Python vs R vs SPSS … Can’t All Programmers Just Get Along?

Programmers have long been very proud and loyal with their tools, and often very vocal. This has led to well-contested rivalries and “fights” about which tool is better:

  • emacs or vi;
  • Java or C++;
  • Perl or Python;
  • Django or Rails;
  • and, for data geeks, the SAS/SPSS/R/Matlab fight.

file000890717941

The truth is, very few of us data geeks (data scientists, data analysts, statisticians, or what ever we call ourselves [editor note: Data Practitioners]) use only a single tool for all of our work. We will often extract data from a SQL database, munge it using Perl or Python, and then do statistical analysis using R or SAS, reporting the results using Word or, increasingly, the web. Specially for data analysis, there is often no single tool that can do the end-to-end workflow well, however much we would like to believe that there is. Each tool has its strengths and weaknesses, and often a mixture works best. The trick is in finding the right “glue” that can string our workflow together.

There are now several interface packages available to talk between open-source languages. I’ll speak to the interfaces with R, which I’m most familiar with, but I’m sure that the community will point out other useful interfaces. R is not the fastest nor most elegant of languages, but has by far the richest ecosystem of cutting-edge data analysis packages. There are now ways to communicate with R from other general programming languages like Java (through the rJava package and JNI), Perl (Statistics::R, available in CPAN),  Python (rpy2, PypeR, available in PyPI). Packages in R allow communication out with general packages, like RSPython, RSPerl (both available at Omegahat) and rJava. Most commercial statistical packages, like SAS, SPSS and Statistica allow you to write R code to send to R and then get back the results. A specially nice SAS macro to do this for those without the latest versions of SAS is %Proc_R, available here. One can also call R from Matlab. There are also many ways of interfacing with R using web-based tools like Rserve or, on Windows, the rcom interface to utilize COM and connect with, among other things, Word and Excel.

# GIVEN INFORMATION:

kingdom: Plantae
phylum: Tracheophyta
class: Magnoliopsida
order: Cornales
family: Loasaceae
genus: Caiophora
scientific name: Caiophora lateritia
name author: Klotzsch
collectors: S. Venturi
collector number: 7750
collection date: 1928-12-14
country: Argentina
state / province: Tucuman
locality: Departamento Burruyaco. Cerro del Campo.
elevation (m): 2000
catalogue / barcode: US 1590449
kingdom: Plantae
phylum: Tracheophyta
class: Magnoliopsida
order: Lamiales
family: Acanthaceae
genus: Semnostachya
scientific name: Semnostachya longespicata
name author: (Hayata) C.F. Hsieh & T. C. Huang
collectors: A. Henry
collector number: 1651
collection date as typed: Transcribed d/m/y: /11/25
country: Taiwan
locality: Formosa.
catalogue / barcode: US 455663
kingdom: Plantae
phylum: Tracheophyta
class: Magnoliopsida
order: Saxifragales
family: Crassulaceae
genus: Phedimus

# LIST OF TASKS:
1 - Transcribe the article on data tools from "Programmers have long" to "the SAS/SPSS/R/Matlab fight.".
2 - Using the article on data tools, state whether each statement agrees with it. Give yes or no for each, with the deciding words quoted from the article.
(a) The article calls R the fastest of the languages.
(b) The article gives rpy2 and PypeR as ways to reach R from Python.
(c) The article describes %Proc_R as a SAS macro.
3 - Take the article on linking R with other data tools further, starting after its final sentence.

# TASK-BY-TASK RESULTS:
1 -
Programmers have long been very proud and loyal with their tools, and often very vocal. This has led to well-contested rivalries and “fights” about which tool is better:

  • emacs or vi;
  • Java or C++;
  • Perl or Python;
  • Django or Rails;
  • and, for data geeks, the SAS/SPSS/R/Matlab fight.

2 -
(a) No: "R is not the fastest nor most elegant of languages"
(b) Yes: "Python (rpy2, PypeR, available in PyPI)"
(c) Yes: "A specially nice SAS macro to do this for those without the latest versions of SAS is %Proc_R"

3 -
More recently I have been excited about platforms where code can be written in different languages and integrated using literate programming (i.e., the weaving of the results of code with text to create reports).

  • Babel is a part of org-mode in Emacs which allows different programming languages to be used in the same document to perform an analysis and report. There are several examples of how this is done.
  • The latest IPython distribution now allows you to integrate other languages using user-contributed magic functions. The initial languages available are R, Octave and, very recently, Julia. The first two are already integrated into IPython. Using these magic functions, you can use the power of R, Octave and Julia along with all the tools available in Python like Numpy, Scipy, matplotlib, pandas and the like on one platform. Literate programming is easily achieved through the excellent HTML notebook that is now part of IPython distributions.
    Update: A sql magic function was just added to the ecosystem.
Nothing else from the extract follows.